Two major investment companies just asked government regulators for permission to launch a new fund that could earn you money simply by holding cryptocurrency. REX Shares and Osprey Funds want to create an investment fund that buys BNB tokens and earns extra income by ‘staking’ them — a process similar to earning interest on a savings account, but with much higher returns.
The new fund promises to pay investors 1.5% to 3% per year just for holding BNB cryptocurrency. The companies filed paperwork with the U.S. Securities and Exchange Commission (SEC), hoping to make this available to everyday investors through their regular brokerage accounts.
The ETF will allocate at least 80% of its capital directly to BNB, Binance’s native cryptocurrency, trading at almost $871. The remaining 20% will flow into other exchange-traded products offering additional BNB exposure, creating a diversified approach within the Binance ecosystem.
Anchorage Digital Bank will act as the custodian, delivering institutional-grade security to address investors’ primary concerns about crypto asset protection. The fund will maintain strict liquidity requirements, limiting illiquid staked assets to under 15% of total holdings to ensure investors can redeem shares for cash when needed.
This liquidity framework will tackle with the biggest challenge in crypto staking: the (seven-day) ‘unbonding’ period required to unstake BNB tokens. Traditional investors balked at locking up capital for extended periods, but the ETF’s structure maintains operational flexibility through liquid staking tokens and other tradeable instruments.
Racing Against VanEck in the Untapped Market
REX-Osprey faces direct competition from asset manager VanEck, which filed a similar BNB ETF proposal in May 2025. Both firms recognize the massive opportunity in BNB staking, as the Binance Smart Chain’s proof-of-stake system offers consistent rewards to validators.
The timing couldn’t be better. Bitcoin ETFs recorded monthly inflows ranging from approximately $3.6 billion to $6 billion in key months of 2025, though some months saw significant outflows.
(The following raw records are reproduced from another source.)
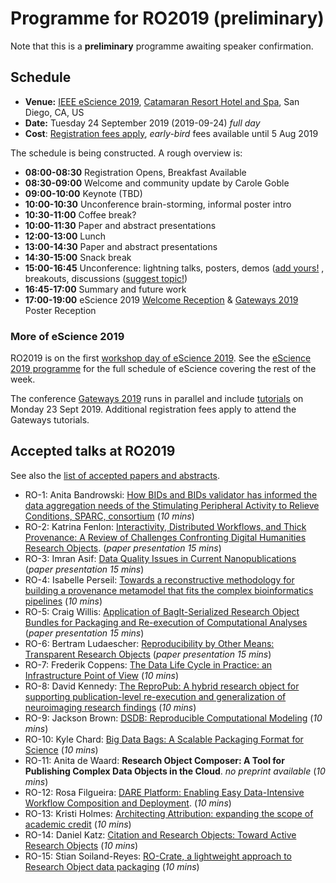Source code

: # Programme for RO2019 (preliminary)

Note that this is a **preliminary** programme awaiting speaker confirmation.


## Schedule

* **Venue:** [IEEE eScience 2019](https://escience2019.sdsc.edu/workshops), [Catamaran Resort Hotel and Spa](https://escience2019.sdsc.edu/venue), San Diego, CA, US
* **Date:** Tuesday 24 September 2019 (2019-09-24) _full day_
* **Cost**: [Registration fees apply](https://escience2019.sdsc.edu/registration), _early-bird_ fees available until 5 Aug 2019

The schedule is being constructed. A rough overview is:

* **08:00-08:30** Registration Opens, Breakfast Available
* **08:30-09:00** Welcome and community update by Carole Goble
* **09:00-10:00** Keynote (TBD)
* **10:00-10:30** Unconference brain-storming, informal poster intro
* **10:30-11:00** Coffee break?
* **10:00-11:30** Paper and abstract presentations
* **12:00-13:00** Lunch
* **13:00-14:30** Paper and abstract presentations
* **14:30-15:00** Snack break
* **15:00-16:45** Unconference: lightning talks, posters, demos ([add yours!](https://github.com/ResearchObject/ro2019/issues/new?assignees=&labels=poster+demo&template=posterdemo.md&title=) , breakouts, discussions ([suggest topic!](https://github.com/ResearchObject/ro2019/issues/new?assignees=&labels=unconference&template=unconference.md&title=))
* **16:45-17:00** Summary and future work
* **17:00-19:00** eScience 2019 [Welcome Reception](https://escience2019.sdsc.edu/program) & [Gateways 2019](https://sciencegateways.org/web/gateways2019/) Poster Reception


### More of eScience 2019

RO2019 is on the first [workshop day of eScience 2019](https://escience2019.sdsc.edu/workshops). See the [eScience 2019 programme](https://escience2019.sdsc.edu/program) for the full schedule of eScience covering the rest of the week.

The conference [Gateways 2019](https://sciencegateways.org/web/gateways2019/) runs in parallel and include [tutorials](https://sciencegateways.org/web/gateways2019/program/schedule) on Monday 23 Sept 2019. Additional registration fees apply to attend the Gateways tutorials.


## Accepted talks at RO2019

See also the [list of accepted papers and abstracts](/ro2019/proceedings).

* RO-1: Anita Bandrowski: [How BIDs and BIDs validator has informed the data aggregation needs of the Stimulating Peripheral Activity to Relieve Conditions, SPARC, consortium](https://doi.org/10.5281/zenodo.3265460) (_10 mins_)
* RO-2: Katrina Fenlon: [Interactivity, Distributed Workflows, and Thick Provenance: A Review of Challenges Confronting Digital Humanities Research Objects](https://doi.org/10.5281/zenodo.3268809). (_paper presentation 15 mins_)
* RO-3: Imran Asif: [Data Quality Issues in Current Nanopublications](https://doi.org/10.5281/zenodo.3358983) (_paper presentation 15 mins_)
* RO-4: Isabelle Perseil: [Towards a reconstructive methodology for building a provenance metamodel that fits the complex bioinformatics pipelines](https://doi.org/10.5281/zenodo.3362412) (_10 mins_)
* RO-5: Craig Willis: [Application of BagIt-Serialized Research Object Bundles for Packaging and Re-execution of Computational Analyses](https://doi.org/10.5281/zenodo.3271763) (_paper presentation 15 mins_)
* RO-6: Bertram Ludaescher: [Reproducibility by Other Means: Transparent Research Objects](https://doi.org/10.5281/zenodo.3270620) (_paper presentation 15 mins_)
* RO-7: Frederik Coppens: [The Data Life Cycle in Practice: an Infrastructure Point of View](https://doi.org/10.5281/zenodo.3270824) (_10 mins_)
* RO-8: David Kennedy: [The ReproPub: A hybrid research object for supporting publication-level re-execution and generalization of neuroimaging research findings](https://doi.org/10.5281/zenodo.3336609) (_10 mins_)
* RO-9: Jackson Brown: [DSDB: Reproducible Computational Modeling](https://doi.org/10.5281/zenodo.3337375) (_10 mins_)
* RO-10: Kyle Chard: [Big Data Bags: A Scalable Packaging Format for Science](https://doi.org/10.5281/zenodo.3338725) (_10 mins_)
* RO-11: Anita de Waard: **Research Object Composer: A Tool for Publishing Complex Data Objects in the Cloud**. _no preprint available_ (_10 mins_)
* RO-12: Rosa Filgueira: [DARE Platform: Enabling Easy Data-Intensive Workflow Composition and Deployment](https://doi.org/10.5281/zenodo.3357806). (_10 mins_)
* RO-13: Kristi Holmes: [Architecting Attribution: expanding the scope of academic credit](https://doi.org/10.5281/zenodo.3334688) (_10 mins_)
* RO-14: Daniel Katz: [Citation and Research Objects: Toward Active Research Objects](https://doi.org/10.5281/zenodo.3338176) (_10 mins_)
* RO-15: Stian Soiland-Reyes: [RO-Crate, a lightweight approach to Research Object data packaging](https://doi.org/10.5281/zenodo.3337883) (_10 mins_)

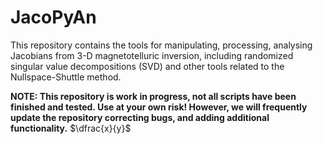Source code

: # JacoPyAn
This repository contains the tools for manipulating, processing, analysing Jacobians from 3-D magnetotelluric inversion, including randomized singular value decompositions (SVD) and other tools related to the Nullspace-Shuttle method.

**NOTE: This repository is work in progress, not all scripts have been finished and tested. Use at your own risk! However, we will frequently update the repository correcting bugs, and adding additional functionality.**
$\dfrac{x}{y}$
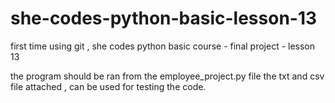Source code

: # she-codes-python-basic-lesson-13
first time using git , she codes python basic course - final project - lesson 13

the program should be ran from the employee_project.py file
the txt and csv file attached , can be used for testing the code.
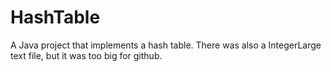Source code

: # HashTable
A Java project that implements a hash table.
There was also a IntegerLarge text file, but it was too big for github.
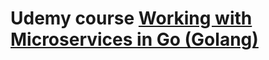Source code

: # Udemy course [Working with Microservices in Go (Golang)](https://www.udemy.com/course/working-with-microservices-in-go)
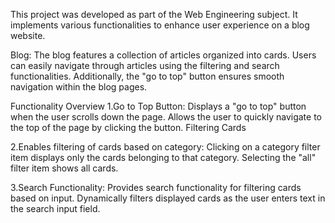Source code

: 
This project was developed as part of the Web Engineering subject. It implements various functionalities to enhance user experience on a blog website.

Blog:
The blog features a collection of articles organized into cards. Users can easily navigate through articles using the filtering and search functionalities. Additionally, the "go to top" button ensures smooth navigation within the blog pages.

Functionality Overview
1.Go to Top Button:
Displays a "go to top" button when the user scrolls down the page.
Allows the user to quickly navigate to the top of the page by clicking the button.
Filtering Cards

2.Enables filtering of cards based on category:
Clicking on a category filter item displays only the cards belonging to that category.
Selecting the "all" filter item shows all cards.

3.Search Functionality:
Provides search functionality for filtering cards based on input.
Dynamically filters displayed cards as the user enters text in the search input field.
Ethereum ETFs saw $5.4 billion in inflows during July alone. The first week of August 2025 marked a historic milestone when Bitcoin and Ethereum ETFs combined for their highest weekly trading volumes ever, with Ether ETFs alone generating over $17 billion in transactions.
Institutional Appetite Grows for Crypto Yield
Corporate treasuries are increasingly accumulating BNB as a strategic asset. BNB Network Company (BNC) raised $500 million through a private placement specifically for BNB investments, becoming the largest corporate BNB holder. Windtree Therapeutics secured $520 million in financing to build a significant BNB treasury, though its strategy faced challenges leading to its Nasdaq delisting. Nano Labs announced plans to acquire up to $1 billion worth of BNB tokens, with initial purchases already underway.
This institutional momentum reflects a broader shift in how major investors view cryptocurrency. Rather than speculative trading vehicles, they now see established tokens like BNB as legitimate yield-generating assets comparable to dividend-paying stocks or interest-bearing bonds.
The REX-Osprey ETF provides retail investors with access to institutional-grade crypto infrastructure, previously restricted to accredited investors with $10,000 minimum investment requirements, through vehicles like the Osprey BNB Chain Trust. Unlike the Osprey BNB Chain Trust, which primarily targets accredited investors but trades on the OTCQX secondary market, this ETF offers broader access through standard brokerage accounts on a major exchange.
However, according to experts, investors must weigh BNB’s volatility against its yield potential. While 1.5-3% annual staking rewards appear attractive, BNB’s price swings can overshadow these returns. The token jumped 2.5% following the ETF announcement, demonstrating both opportunity and risk in crypto investments.
The pros and cons notwithstanding, the filing represents more than just another investment product. It signals mainstream finance’s embrace of decentralized finance yield strategies, potentially opening floodgates for institutional crypto adoption.